Kumar V, Jagannathan A, Philip M, et al. Role of yoga for patients with type II diabetes mellitus: A systematic review and meta-analysis Complement Ther Med. 25:104-112.

Review question

Can yoga improve blood sugar levels in people with type 2 diabetes?  

Background

Type 2 diabetes is a chronic condition that results in high blood sugar. Yoga is one complementary and alternative treatment approach for diabetes management. Previous research shows that yoga leads to short-term improvements in management of type 2 diabetes, including blood sugar levels, insulin sensitivity and quality of life. This review provides an update on the topic, including newly published evidence.     

How the review was done

This is a systematic review and meta-analysis of 17 randomized control trials published between 1992 and 2013. The number of participants in each study ranged from 21-231. Age range of participants was 30 - 75 years.

Key features of the included studies:

  • Studies took place in India (15 trials), the United Kingdom (1 trial) and the Republic of Cuba (1 trial).
  • Study participants took part in yoga (e.g. asana, pranayama, relaxation, meditation techniques) or breathing techniques along with one or more other diabetes management approaches, including standard diabetes care and education on lifestyle modification, diet control and medication management.
  • Yoga training differed between studies in program length (40 days - 6 months), frequency (from 1-7 days/week) and session duration (45 - 120 minutes). 
  • Researchers measured changes in participants’ blood sugar levels (FBS, PPBS and HbA1c).
  • Results were compared to control groups who only received standard care/treatment for type 2 diabetes.
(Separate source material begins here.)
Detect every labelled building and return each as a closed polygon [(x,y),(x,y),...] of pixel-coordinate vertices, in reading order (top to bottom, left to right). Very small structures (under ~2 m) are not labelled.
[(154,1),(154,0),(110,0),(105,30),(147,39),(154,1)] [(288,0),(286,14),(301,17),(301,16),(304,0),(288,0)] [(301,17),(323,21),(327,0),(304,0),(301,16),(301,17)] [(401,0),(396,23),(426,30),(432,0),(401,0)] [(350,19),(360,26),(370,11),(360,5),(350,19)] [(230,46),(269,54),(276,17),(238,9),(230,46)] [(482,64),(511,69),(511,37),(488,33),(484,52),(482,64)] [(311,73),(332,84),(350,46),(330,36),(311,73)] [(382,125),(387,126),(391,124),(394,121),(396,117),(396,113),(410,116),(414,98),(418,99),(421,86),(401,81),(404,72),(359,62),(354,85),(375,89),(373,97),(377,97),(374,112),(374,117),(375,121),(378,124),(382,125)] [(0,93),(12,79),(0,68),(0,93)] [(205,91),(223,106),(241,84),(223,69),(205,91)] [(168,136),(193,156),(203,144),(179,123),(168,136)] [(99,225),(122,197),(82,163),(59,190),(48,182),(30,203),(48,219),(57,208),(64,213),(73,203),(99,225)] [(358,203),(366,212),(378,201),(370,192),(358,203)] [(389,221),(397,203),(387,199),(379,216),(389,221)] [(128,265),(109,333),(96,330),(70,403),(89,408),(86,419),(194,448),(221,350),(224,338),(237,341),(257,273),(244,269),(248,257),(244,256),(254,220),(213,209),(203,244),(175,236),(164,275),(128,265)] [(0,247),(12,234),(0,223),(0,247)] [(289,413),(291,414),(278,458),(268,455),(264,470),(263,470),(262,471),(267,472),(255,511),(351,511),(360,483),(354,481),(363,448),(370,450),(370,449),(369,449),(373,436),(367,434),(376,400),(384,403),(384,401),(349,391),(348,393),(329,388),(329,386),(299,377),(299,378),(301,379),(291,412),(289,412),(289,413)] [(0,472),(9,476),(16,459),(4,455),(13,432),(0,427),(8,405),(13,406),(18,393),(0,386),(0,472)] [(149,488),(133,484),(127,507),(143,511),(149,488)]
What the researchers found

Participants who took part in yoga had significant improvements in blood sugar levels and the researchers recommend yoga as an addition to standard diabetes treatment. Breathing training (on its own) had no effect on the same blood sugar outcomes. Quality assessment of the included studies revealed a high risk of bias. More high quality research with greater numbers of participants, longer follow-up period and consideration of other factors (e.g. yoga intensity and participant adherence to the programs) will help to measure whether yoga is an effective option for long-term diabetes management. 

Conclusion

Doing yoga in addition to conventional diabetes management improves blood sugar levels in the short term in people with type 2 diabetes and yoga is recommended as an add-on to standard care/treatment.




Glossary

Control group
A group that receives either no treatment or a standard treatment.
Meta-analysis
Advanced statistical methods contrasting and combining results from different studies.
Risk of bias
Possibility of some systematic error in the studies.
Systematic review
A comprehensive evaluation of the available research evidence on a particular topic.